Robert Cochran is Professor of English at the University of Arkansas, where he chairs the American Studies program and directs the Center for Arkansas and Regional Studies. His latest book is Come Walk With Me (2004); his survey of Arkansas music, Our Own Sweet Sounds, will be published in 2005. He is currently at work on a biography of Nebraska folklorist Louise Pound.
Margalit Finkelberg is Professor and Chair of Classics at Tel Aviv University. She is the author of The Birth of Literary Fiction in Ancient Greece (1998) and co-editor of Homer, the Bible, and Beyond: Literary and Religious Canons in the Ancient World (2003). Her book entitled Greeks and Pre-Greeks: Aegean Prehistory and Greek Heroic Tradition will be published in 2005.
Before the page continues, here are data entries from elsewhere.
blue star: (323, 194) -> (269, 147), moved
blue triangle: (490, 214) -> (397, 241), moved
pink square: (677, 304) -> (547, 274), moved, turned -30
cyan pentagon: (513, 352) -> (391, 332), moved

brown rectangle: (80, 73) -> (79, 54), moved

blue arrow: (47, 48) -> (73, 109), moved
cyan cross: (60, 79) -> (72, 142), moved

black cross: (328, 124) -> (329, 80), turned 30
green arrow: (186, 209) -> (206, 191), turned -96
H. Wakefield Foster has been a professional freelance oboist in Houston, Texas since 1972. He is currently working toward his Ph.D. in Classics at the University of Missouri-Columbia and has published "The Role of Music" in The Wedding of Mustajbey's Son Bećirbey as Performed by Halil Bajgorić (2004).
Marie Nelson, now Professor Emerita at the University of Florida, has published two books, Structures of Opposition in Old English Poems (1989) and Judith, Juliana, and Elene: Three Fighting Saints (1991), along with essays on medieval literature ranging from "The Rhetoric of the Exeter Book Riddles" to "'Biheste is Dette': Marriage Promises in Chaucer's Canterbury Tales."
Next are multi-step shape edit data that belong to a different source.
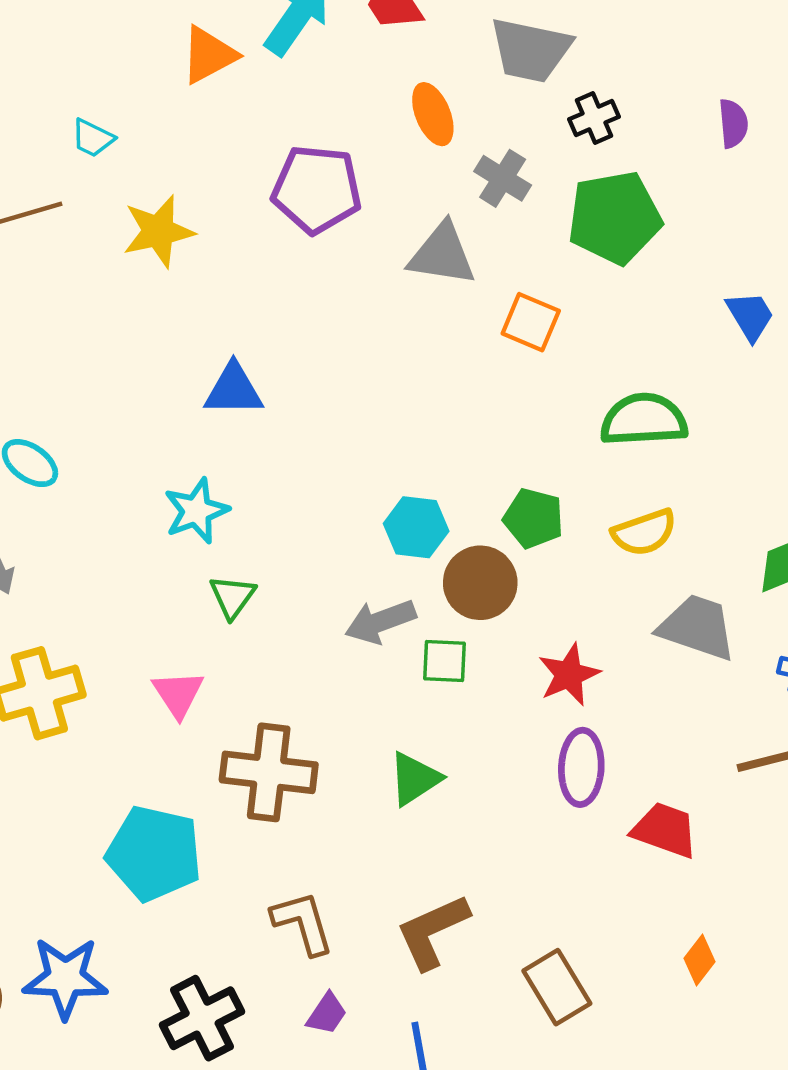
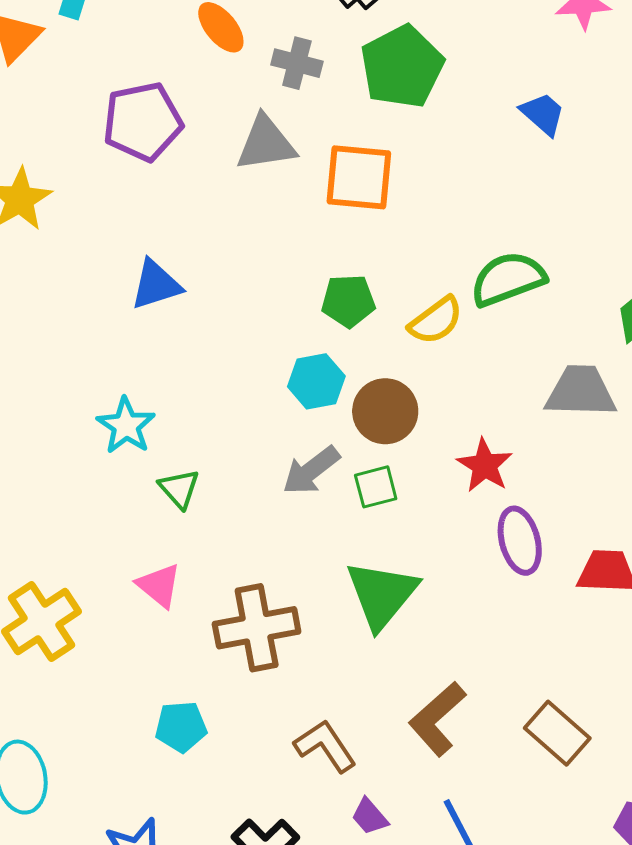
orange square: (531, 322) -> (359, 177), size x1.4
blue triangle: (233, 390) -> (156, 285), moved
green semicircle: (644, 420) -> (508, 279), moved
green pentagon: (533, 518) -> (348, 301), moved
yellow semicircle: (644, 532) -> (436, 321), moved
green triangle: (415, 779) -> (382, 594), size x1.5
cyan pentagon: (154, 853) -> (181, 727), size x0.6
purple trapezoid: (327, 1014) -> (370, 817), turned 123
Lillis Ó Laoire lectures in Irish Language and Literature in the Department of Languages and Cultural Studies at the University of Limerick. He also directs Ionad na nAmhrán (The Song Centre) at the Irish World Music Centre (UL), a research and archiving project focused on song traditions of Ireland. Currently on leave of absence, he is a Visiting Assistant Professor in the English Department at Loyola Marymount University, Los Angeles.